**What you are asked to do**
Beneath this line is the data. Output exactly the lines from the line with "themoviedb.org" to the line with "Es liegt noch", both ends included, and nothing more.

**Supplied information**
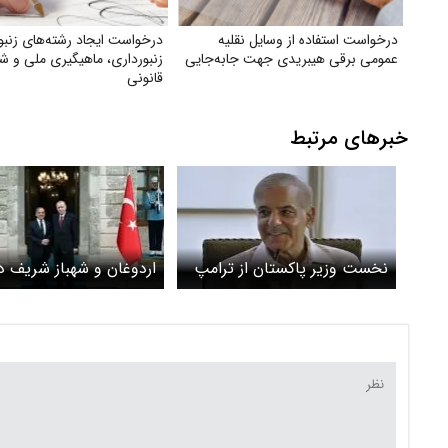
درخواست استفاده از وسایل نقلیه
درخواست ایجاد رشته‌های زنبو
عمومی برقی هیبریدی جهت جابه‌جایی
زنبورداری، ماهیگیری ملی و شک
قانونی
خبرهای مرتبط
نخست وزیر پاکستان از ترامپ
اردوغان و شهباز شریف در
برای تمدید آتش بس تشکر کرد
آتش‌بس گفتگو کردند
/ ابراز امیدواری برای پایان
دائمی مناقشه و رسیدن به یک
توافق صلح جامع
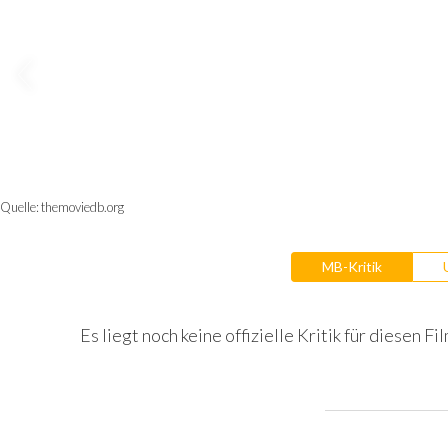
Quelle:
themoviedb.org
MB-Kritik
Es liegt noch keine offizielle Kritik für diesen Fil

* * *

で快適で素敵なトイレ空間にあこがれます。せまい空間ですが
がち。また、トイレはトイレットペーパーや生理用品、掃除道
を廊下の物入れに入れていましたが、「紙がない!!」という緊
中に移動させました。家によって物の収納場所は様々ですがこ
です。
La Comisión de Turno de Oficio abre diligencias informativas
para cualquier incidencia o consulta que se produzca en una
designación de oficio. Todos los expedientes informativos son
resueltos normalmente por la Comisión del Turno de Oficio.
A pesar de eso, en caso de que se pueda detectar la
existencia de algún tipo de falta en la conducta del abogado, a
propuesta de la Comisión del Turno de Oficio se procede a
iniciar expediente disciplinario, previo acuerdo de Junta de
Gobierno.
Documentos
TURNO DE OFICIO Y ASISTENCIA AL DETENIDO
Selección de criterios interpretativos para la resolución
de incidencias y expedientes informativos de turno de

...

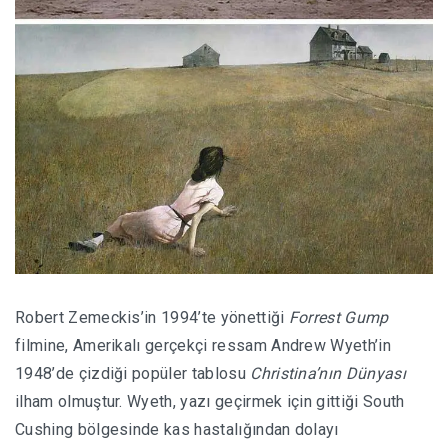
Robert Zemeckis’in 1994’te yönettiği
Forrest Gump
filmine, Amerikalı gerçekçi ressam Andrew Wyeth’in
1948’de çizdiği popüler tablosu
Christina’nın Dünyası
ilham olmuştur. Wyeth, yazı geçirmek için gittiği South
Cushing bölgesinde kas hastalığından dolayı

**Expected output**
themoviedb.org
MB-Kritik
Es liegt noch keine offizielle Kritik für diesen Fil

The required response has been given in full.